37x only makes sense if the growing continues, otherwise better to put the money is a high yield savings account. The big question mark of course is how long that growth can continue for. At the current rate their revenue and earnings are both growing I don't see how that's sustainable long term. But maybe sustainable enough to a point where the current investment can get to a break even in say 15 years.

arcanemachiner|7 months ago

Compared to Palantir's P/E ratio of ~750, that seems very reasonable.

nativeit|7 months ago

I can understand that, at least in theory. I feel like this is one of the only contexts where markets accommodate long-term thinking, which frustrates my own sensibilities. Thanks for the add’l perspective.

rdsubhas|7 months ago

Or 23 years if the currency depreciates 2% each year.

Or 16 years at 5% inflation.

ElevenLathe|7 months ago

Seems pretty unlikely to me that they can sustain their current earnings until 2062, but I'm no Wall St analyst.

scottiebarnes|7 months ago

Yes, that is a limit of the model (PE ratio) that we're using. It requires the holding of all variables to be constant, which is not practical.

We use it as a snapshot in time to check our sanity and to allow us to compare apples to oranges.

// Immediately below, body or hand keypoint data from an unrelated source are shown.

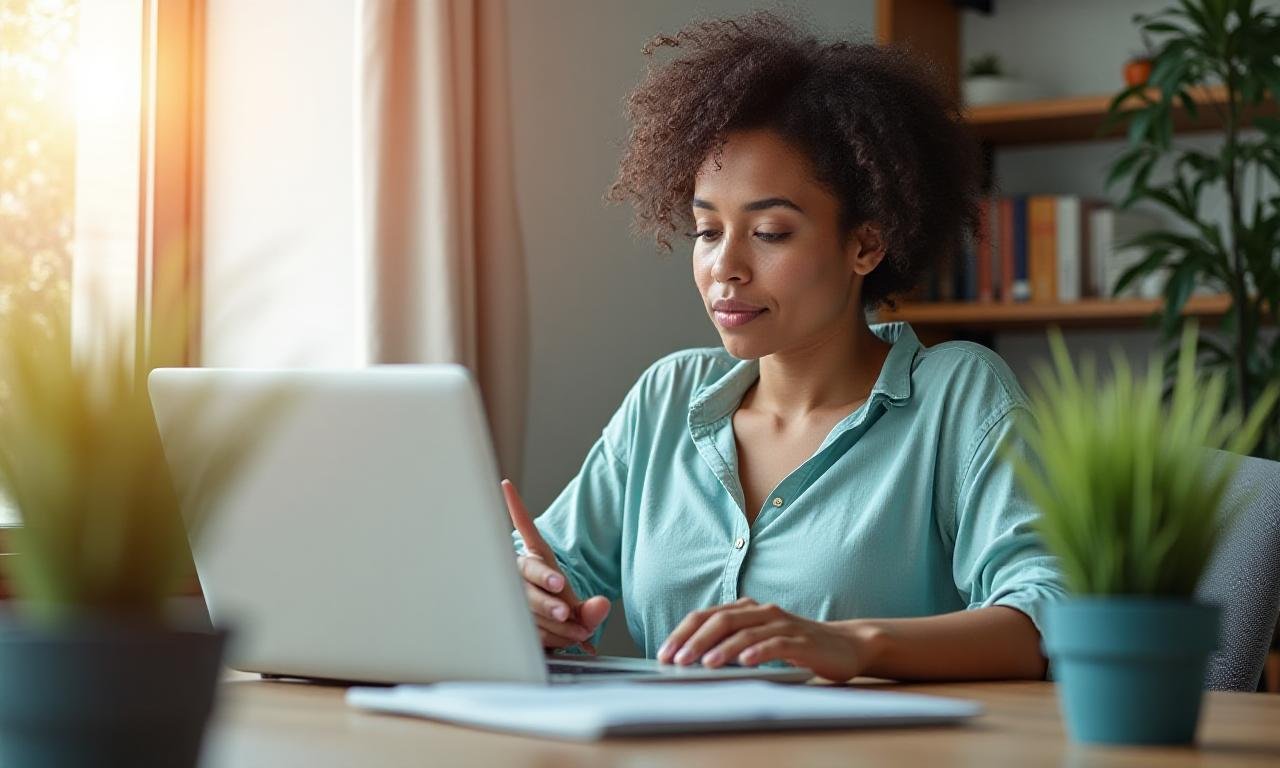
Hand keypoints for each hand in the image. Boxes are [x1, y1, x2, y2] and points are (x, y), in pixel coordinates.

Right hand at [502, 479, 610, 652]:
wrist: (553, 632)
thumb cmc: (564, 609)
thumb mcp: (584, 609)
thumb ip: (593, 609)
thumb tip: (600, 607)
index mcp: (538, 557)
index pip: (526, 529)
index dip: (515, 507)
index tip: (506, 486)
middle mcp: (521, 571)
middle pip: (528, 573)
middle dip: (546, 594)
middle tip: (566, 609)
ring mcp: (513, 593)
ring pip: (530, 606)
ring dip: (556, 624)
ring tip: (579, 631)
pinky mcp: (509, 617)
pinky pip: (530, 629)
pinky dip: (552, 638)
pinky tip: (565, 639)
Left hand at [657, 597, 877, 681]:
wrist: (845, 645)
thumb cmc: (797, 645)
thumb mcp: (760, 640)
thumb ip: (732, 643)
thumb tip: (692, 660)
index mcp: (748, 609)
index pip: (708, 615)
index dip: (684, 632)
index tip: (664, 653)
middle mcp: (763, 612)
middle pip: (722, 620)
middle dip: (695, 640)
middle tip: (676, 660)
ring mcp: (784, 624)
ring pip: (746, 632)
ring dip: (722, 649)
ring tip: (703, 664)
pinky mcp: (802, 641)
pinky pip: (777, 644)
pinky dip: (759, 652)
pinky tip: (745, 663)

That said, you could have made the same statement about AAPL or MSFT 20-30 years ago, and you would have been dead wrong.

yibg|7 months ago

Doesn't need to be sustainable until 2062 though. It'll take until 2062 to break even if they keep with projected numbers for next year. They can be flat forever after that and it'll still be 37 years to break even. If they maintain the same growth for even 5 years, the break even time shrinks down dramatically.